• Directions for this task: Would you give the entries below again in full, exactly as they stand?

• Data to use:
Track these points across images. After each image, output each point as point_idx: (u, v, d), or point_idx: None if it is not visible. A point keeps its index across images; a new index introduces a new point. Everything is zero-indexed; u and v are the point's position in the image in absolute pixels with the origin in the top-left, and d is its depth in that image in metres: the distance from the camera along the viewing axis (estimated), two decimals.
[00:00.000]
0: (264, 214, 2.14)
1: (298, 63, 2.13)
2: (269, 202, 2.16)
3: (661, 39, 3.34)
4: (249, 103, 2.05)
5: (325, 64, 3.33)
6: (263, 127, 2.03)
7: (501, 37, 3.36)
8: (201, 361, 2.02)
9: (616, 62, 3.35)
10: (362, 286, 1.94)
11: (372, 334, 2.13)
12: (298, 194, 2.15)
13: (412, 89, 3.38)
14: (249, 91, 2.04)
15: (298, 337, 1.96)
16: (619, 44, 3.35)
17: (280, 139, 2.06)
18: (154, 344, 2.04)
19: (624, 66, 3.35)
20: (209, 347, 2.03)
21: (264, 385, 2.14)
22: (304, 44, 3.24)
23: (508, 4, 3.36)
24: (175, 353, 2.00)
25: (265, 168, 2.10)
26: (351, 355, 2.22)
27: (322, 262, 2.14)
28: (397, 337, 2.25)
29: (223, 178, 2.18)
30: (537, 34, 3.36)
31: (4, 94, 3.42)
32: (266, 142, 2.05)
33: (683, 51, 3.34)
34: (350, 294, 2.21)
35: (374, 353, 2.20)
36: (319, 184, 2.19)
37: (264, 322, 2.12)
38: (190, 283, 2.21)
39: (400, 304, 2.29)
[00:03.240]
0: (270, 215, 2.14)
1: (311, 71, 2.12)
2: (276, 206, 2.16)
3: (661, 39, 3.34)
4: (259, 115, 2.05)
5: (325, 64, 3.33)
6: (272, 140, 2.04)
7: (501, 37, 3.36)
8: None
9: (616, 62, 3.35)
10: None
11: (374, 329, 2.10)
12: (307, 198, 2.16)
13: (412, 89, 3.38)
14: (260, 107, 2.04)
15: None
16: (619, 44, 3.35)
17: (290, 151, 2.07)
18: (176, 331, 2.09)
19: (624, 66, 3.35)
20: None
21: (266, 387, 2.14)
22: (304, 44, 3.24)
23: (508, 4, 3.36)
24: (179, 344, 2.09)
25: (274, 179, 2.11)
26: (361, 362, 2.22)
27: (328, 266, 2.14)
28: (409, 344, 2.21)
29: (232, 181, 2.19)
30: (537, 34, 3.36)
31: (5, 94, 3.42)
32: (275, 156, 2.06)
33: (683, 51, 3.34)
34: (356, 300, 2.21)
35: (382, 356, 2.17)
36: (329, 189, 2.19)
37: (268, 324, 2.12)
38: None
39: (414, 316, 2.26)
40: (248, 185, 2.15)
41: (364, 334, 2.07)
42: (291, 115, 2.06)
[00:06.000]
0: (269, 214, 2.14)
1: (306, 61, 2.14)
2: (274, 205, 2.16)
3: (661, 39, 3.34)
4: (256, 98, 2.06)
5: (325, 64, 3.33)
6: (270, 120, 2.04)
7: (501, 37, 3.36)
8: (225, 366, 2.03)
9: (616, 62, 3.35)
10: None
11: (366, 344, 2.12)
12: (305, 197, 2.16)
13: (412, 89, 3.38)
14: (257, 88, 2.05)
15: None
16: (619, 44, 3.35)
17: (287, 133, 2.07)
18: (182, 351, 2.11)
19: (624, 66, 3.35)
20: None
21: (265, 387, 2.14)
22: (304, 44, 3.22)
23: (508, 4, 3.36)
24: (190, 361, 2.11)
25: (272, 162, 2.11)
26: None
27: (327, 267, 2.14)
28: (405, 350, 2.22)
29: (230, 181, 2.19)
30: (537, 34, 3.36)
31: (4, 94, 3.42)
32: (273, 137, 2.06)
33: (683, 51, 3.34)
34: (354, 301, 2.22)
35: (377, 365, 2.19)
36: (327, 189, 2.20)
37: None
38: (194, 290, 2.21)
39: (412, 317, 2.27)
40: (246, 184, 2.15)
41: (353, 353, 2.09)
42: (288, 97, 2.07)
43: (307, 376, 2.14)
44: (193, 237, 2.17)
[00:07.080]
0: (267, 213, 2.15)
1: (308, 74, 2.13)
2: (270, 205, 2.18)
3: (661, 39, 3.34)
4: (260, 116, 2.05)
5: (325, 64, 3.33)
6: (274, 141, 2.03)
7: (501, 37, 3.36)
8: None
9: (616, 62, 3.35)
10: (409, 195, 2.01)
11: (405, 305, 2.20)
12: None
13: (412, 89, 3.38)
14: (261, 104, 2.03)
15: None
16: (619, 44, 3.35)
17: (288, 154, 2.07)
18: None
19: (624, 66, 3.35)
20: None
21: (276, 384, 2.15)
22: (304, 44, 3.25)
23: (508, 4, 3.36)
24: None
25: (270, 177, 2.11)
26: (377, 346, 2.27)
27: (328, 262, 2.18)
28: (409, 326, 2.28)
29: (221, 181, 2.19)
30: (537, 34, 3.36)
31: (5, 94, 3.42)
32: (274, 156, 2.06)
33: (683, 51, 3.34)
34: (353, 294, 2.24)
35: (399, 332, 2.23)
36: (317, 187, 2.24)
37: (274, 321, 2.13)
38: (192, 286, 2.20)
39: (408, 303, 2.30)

• Result:
Track these points across images. After each image, output each point as point_idx: (u, v, d), or point_idx: None if it is not visible. A point keeps its index across images; a new index introduces a new point. Everything is zero-indexed; u and v are the point's position in the image in absolute pixels with the origin in the top-left, and d is its depth in that image in metres: the distance from the camera along the viewing axis (estimated), two decimals.
[00:00.000]
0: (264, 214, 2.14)
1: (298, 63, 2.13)
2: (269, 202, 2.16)
3: (661, 39, 3.34)
4: (249, 103, 2.05)
5: (325, 64, 3.33)
6: (263, 127, 2.03)
7: (501, 37, 3.36)
8: (201, 361, 2.02)
9: (616, 62, 3.35)
10: (362, 286, 1.94)
11: (372, 334, 2.13)
12: (298, 194, 2.15)
13: (412, 89, 3.38)
14: (249, 91, 2.04)
15: (298, 337, 1.96)
16: (619, 44, 3.35)
17: (280, 139, 2.06)
18: (154, 344, 2.04)
19: (624, 66, 3.35)
20: (209, 347, 2.03)
21: (264, 385, 2.14)
22: (304, 44, 3.24)
23: (508, 4, 3.36)
24: (175, 353, 2.00)
25: (265, 168, 2.10)
26: (351, 355, 2.22)
27: (322, 262, 2.14)
28: (397, 337, 2.25)
29: (223, 178, 2.18)
30: (537, 34, 3.36)
31: (4, 94, 3.42)
32: (266, 142, 2.05)
33: (683, 51, 3.34)
34: (350, 294, 2.21)
35: (374, 353, 2.20)
36: (319, 184, 2.19)
37: (264, 322, 2.12)
38: (190, 283, 2.21)
39: (400, 304, 2.29)
[00:03.240]
0: (270, 215, 2.14)
1: (311, 71, 2.12)
2: (276, 206, 2.16)
3: (661, 39, 3.34)
4: (259, 115, 2.05)
5: (325, 64, 3.33)
6: (272, 140, 2.04)
7: (501, 37, 3.36)
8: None
9: (616, 62, 3.35)
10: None
11: (374, 329, 2.10)
12: (307, 198, 2.16)
13: (412, 89, 3.38)
14: (260, 107, 2.04)
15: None
16: (619, 44, 3.35)
17: (290, 151, 2.07)
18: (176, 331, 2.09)
19: (624, 66, 3.35)
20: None
21: (266, 387, 2.14)
22: (304, 44, 3.24)
23: (508, 4, 3.36)
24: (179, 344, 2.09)
25: (274, 179, 2.11)
26: (361, 362, 2.22)
27: (328, 266, 2.14)
28: (409, 344, 2.21)
29: (232, 181, 2.19)
30: (537, 34, 3.36)
31: (5, 94, 3.42)
32: (275, 156, 2.06)
33: (683, 51, 3.34)
34: (356, 300, 2.21)
35: (382, 356, 2.17)
36: (329, 189, 2.19)
37: (268, 324, 2.12)
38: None
39: (414, 316, 2.26)
40: (248, 185, 2.15)
41: (364, 334, 2.07)
42: (291, 115, 2.06)
[00:06.000]
0: (269, 214, 2.14)
1: (306, 61, 2.14)
2: (274, 205, 2.16)
3: (661, 39, 3.34)
4: (256, 98, 2.06)
5: (325, 64, 3.33)
6: (270, 120, 2.04)
7: (501, 37, 3.36)
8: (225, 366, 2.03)
9: (616, 62, 3.35)
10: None
11: (366, 344, 2.12)
12: (305, 197, 2.16)
13: (412, 89, 3.38)
14: (257, 88, 2.05)
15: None
16: (619, 44, 3.35)
17: (287, 133, 2.07)
18: (182, 351, 2.11)
19: (624, 66, 3.35)
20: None
21: (265, 387, 2.14)
22: (304, 44, 3.22)
23: (508, 4, 3.36)
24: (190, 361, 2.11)
25: (272, 162, 2.11)
26: None
27: (327, 267, 2.14)
28: (405, 350, 2.22)
29: (230, 181, 2.19)
30: (537, 34, 3.36)
31: (4, 94, 3.42)
32: (273, 137, 2.06)
33: (683, 51, 3.34)
34: (354, 301, 2.22)
35: (377, 365, 2.19)
36: (327, 189, 2.20)
37: None
38: (194, 290, 2.21)
39: (412, 317, 2.27)
40: (246, 184, 2.15)
41: (353, 353, 2.09)
42: (288, 97, 2.07)
43: (307, 376, 2.14)
44: (193, 237, 2.17)
[00:07.080]
0: (267, 213, 2.15)
1: (308, 74, 2.13)
2: (270, 205, 2.18)
3: (661, 39, 3.34)
4: (260, 116, 2.05)
5: (325, 64, 3.33)
6: (274, 141, 2.03)
7: (501, 37, 3.36)
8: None
9: (616, 62, 3.35)
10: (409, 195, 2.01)
11: (405, 305, 2.20)
12: None
13: (412, 89, 3.38)
14: (261, 104, 2.03)
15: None
16: (619, 44, 3.35)
17: (288, 154, 2.07)
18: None
19: (624, 66, 3.35)
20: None
21: (276, 384, 2.15)
22: (304, 44, 3.25)
23: (508, 4, 3.36)
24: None
25: (270, 177, 2.11)
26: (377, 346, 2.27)
27: (328, 262, 2.18)
28: (409, 326, 2.28)
29: (221, 181, 2.19)
30: (537, 34, 3.36)
31: (5, 94, 3.42)
32: (274, 156, 2.06)
33: (683, 51, 3.34)
34: (353, 294, 2.24)
35: (399, 332, 2.23)
36: (317, 187, 2.24)
37: (274, 321, 2.13)
38: (192, 286, 2.20)
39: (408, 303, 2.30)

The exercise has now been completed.